And I’ll repeat what I said last week in introducing my guest … that just a quarter century ago the professional assignments of the guest journalist sitting at this table then elicited an introduction from me filled with admiration and more than a bit tinged with envy.
And so it is today as it was last week.
Then, of course, so long ago, it was the New York Times’ Daniel Goleman, whose “beat” was the behavioral sciences and who reported regularly on some of the most interesting psychological themes one could imagine … from the uses and misuses of memory to individuals’ changing patterns of personality to the roles that aging and a growing sense of our own mortality play in diminishing our anxieties in middle age.
Well, now my guest is the New York Times’ Cultural Critic-at-Large Edward Rothstein, whose “beat” strenuously but happily is ideas and the arts, museums and notions about war and slavery and justice and religion and all those wonderful things that make one envy Mr. Rothstein his journalistic tasks.
Of course, my guest is well prepared academically for his assignment … as he was for his previous position as Chief Music Critic of The Times.
A graduate of Yale, he holds a doctorate from the famed Committee on Social Thought at the University of Chicago, has done graduate work in mathematics at Brandeis, and earned a Master’s Degree in English literature from Columbia University.
In short, ideas seem all to be grist for my guest’s mill. And I’d like to pick up this time with some of the other pieces that you’ve written over the years that astound me so.
And I, I think I should ask first … where do these assignments come from? Your own head?
ROTHSTEIN: Ah, sometimes … there’s, there was a period where I was doing regularly … a column every two weeks, where I would be sort of taking a look at books or exhibitions or events and inventing the subject.
When I’m covering exhibitions now … in a sense … I’m presented with this array of exhibitions around the country and some have to be covered because they’re major exhibition openings in major places.
But others can be selected or others discovered. I mean one of the adventurous aspects of covering museum exhibitions is that when I travel I like to search … I have a rental car and I will drive one or two hours outside whatever city I’m in to see other things that might sound interesting, if I’ve looked them up on the Internet.

-------

> [Objective]:
How would you render this sentence from the interview transcript above in Spanish: "And so it is today as it was last week."

-------

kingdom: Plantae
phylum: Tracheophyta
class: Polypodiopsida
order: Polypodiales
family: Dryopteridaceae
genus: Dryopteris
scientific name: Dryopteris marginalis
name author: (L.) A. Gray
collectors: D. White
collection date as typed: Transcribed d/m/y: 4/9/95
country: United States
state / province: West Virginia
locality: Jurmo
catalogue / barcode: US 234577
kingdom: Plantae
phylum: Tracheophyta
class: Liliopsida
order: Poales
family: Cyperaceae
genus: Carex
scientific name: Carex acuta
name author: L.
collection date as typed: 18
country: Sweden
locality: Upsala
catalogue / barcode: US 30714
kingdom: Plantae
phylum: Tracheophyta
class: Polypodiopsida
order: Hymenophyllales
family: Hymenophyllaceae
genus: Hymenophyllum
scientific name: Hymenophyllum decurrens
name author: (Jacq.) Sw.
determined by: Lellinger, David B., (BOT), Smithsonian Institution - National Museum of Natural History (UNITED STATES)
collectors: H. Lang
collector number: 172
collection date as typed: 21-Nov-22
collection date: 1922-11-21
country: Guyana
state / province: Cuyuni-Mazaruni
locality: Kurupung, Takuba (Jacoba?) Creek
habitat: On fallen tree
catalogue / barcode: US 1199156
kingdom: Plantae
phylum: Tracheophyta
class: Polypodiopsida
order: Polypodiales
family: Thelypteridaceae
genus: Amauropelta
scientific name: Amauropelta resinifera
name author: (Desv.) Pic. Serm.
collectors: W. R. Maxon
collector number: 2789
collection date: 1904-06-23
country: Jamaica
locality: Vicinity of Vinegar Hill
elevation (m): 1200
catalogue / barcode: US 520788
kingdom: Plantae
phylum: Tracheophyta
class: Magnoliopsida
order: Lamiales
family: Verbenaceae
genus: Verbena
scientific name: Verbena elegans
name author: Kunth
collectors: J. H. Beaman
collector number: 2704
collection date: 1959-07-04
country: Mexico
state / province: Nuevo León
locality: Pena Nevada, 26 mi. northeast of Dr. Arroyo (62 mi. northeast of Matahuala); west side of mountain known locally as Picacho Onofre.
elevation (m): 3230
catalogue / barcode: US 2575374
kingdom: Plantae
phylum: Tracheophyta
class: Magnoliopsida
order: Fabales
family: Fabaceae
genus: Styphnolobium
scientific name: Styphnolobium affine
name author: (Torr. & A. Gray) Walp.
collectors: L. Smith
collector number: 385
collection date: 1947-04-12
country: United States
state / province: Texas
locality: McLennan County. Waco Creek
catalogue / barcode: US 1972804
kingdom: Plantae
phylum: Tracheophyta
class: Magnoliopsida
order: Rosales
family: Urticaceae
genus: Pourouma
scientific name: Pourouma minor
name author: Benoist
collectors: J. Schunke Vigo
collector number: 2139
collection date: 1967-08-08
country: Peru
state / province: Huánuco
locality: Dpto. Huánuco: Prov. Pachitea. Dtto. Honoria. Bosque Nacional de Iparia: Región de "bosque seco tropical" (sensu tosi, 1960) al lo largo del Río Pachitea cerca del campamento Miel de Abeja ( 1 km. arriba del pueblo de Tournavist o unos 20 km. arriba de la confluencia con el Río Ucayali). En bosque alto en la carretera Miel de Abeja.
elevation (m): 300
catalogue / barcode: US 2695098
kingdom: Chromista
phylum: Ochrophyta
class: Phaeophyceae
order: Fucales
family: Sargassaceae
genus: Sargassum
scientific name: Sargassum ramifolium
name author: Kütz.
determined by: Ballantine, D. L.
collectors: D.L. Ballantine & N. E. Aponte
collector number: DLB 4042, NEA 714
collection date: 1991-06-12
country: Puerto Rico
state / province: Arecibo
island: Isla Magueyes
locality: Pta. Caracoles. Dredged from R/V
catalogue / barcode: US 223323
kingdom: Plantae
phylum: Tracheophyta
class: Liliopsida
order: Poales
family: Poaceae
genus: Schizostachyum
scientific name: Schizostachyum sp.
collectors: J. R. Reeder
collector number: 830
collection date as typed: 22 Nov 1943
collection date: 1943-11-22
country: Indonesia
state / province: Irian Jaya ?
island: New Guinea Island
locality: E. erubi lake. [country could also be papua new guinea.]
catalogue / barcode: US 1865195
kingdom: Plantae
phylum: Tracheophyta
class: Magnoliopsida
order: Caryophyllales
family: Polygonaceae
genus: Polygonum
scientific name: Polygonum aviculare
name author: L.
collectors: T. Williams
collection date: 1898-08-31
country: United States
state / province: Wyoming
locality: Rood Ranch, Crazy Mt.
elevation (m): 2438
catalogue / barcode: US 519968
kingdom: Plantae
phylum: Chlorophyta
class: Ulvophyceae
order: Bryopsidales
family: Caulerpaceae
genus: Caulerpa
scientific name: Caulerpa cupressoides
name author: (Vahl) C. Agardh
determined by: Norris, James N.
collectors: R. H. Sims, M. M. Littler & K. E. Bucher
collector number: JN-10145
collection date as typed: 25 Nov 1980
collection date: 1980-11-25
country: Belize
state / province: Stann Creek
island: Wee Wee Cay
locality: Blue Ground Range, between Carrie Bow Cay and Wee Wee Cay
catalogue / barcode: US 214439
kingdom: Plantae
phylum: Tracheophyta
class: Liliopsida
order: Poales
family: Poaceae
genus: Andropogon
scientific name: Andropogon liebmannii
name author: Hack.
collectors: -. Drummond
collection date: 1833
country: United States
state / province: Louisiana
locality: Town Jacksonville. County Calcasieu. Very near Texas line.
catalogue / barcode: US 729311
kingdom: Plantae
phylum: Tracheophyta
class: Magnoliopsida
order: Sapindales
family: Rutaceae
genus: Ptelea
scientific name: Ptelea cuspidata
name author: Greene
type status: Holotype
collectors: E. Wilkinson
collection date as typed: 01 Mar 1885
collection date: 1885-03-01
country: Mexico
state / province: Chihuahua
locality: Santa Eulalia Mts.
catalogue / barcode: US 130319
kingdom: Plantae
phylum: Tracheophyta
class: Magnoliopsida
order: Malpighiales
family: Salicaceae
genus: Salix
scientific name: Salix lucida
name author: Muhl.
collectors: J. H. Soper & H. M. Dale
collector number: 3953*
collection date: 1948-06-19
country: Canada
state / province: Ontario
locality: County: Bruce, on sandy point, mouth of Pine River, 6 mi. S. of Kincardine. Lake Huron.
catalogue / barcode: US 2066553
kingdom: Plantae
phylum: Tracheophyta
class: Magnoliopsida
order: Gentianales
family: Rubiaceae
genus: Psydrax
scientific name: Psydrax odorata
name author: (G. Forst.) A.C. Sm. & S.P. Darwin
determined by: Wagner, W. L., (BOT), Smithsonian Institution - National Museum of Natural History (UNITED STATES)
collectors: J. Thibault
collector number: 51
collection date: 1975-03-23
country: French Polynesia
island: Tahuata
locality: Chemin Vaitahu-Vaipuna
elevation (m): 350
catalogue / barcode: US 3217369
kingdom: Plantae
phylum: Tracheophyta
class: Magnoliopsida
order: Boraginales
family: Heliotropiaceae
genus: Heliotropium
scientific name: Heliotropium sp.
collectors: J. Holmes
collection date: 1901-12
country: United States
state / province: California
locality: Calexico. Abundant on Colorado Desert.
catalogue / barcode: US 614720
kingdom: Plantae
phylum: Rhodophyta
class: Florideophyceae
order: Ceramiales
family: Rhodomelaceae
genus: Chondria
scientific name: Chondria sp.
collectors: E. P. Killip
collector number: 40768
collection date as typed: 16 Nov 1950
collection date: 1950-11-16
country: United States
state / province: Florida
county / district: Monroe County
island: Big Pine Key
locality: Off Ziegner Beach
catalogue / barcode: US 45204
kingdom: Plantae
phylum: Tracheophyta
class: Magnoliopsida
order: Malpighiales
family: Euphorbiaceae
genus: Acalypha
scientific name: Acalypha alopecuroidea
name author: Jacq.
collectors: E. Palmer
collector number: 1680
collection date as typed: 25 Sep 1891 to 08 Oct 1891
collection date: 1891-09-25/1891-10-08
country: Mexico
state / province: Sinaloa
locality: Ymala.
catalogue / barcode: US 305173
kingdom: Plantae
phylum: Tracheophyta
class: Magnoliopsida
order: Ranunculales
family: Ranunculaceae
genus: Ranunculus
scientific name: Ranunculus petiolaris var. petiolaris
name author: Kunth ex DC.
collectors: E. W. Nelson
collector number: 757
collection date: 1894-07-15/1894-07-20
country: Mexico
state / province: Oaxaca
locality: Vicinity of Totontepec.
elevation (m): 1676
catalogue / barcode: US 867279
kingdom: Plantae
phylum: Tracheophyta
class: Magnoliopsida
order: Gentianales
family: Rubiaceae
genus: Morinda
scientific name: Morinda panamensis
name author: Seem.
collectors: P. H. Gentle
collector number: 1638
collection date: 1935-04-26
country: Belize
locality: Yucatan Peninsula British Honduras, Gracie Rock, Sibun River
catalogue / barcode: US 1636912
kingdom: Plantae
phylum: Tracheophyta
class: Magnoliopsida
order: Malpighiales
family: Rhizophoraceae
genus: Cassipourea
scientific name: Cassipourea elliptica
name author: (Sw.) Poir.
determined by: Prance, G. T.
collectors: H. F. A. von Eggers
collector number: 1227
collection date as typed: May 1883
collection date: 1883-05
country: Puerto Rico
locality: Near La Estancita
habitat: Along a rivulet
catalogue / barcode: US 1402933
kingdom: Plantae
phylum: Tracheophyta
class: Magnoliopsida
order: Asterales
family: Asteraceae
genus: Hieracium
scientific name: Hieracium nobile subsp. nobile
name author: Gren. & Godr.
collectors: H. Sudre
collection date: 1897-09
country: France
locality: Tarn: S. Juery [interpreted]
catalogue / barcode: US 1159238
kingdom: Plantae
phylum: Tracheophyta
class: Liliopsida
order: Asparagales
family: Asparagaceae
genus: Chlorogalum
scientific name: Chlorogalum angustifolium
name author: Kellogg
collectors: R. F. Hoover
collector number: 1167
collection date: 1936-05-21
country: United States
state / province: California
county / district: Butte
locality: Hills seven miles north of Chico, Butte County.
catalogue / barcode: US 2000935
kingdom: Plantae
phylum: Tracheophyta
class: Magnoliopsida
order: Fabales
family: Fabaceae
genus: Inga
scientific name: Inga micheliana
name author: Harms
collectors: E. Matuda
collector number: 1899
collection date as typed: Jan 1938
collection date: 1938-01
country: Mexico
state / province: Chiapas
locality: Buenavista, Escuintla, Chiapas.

-------

> [Full answer]:
Y así es hoy como lo fue la semana pasada.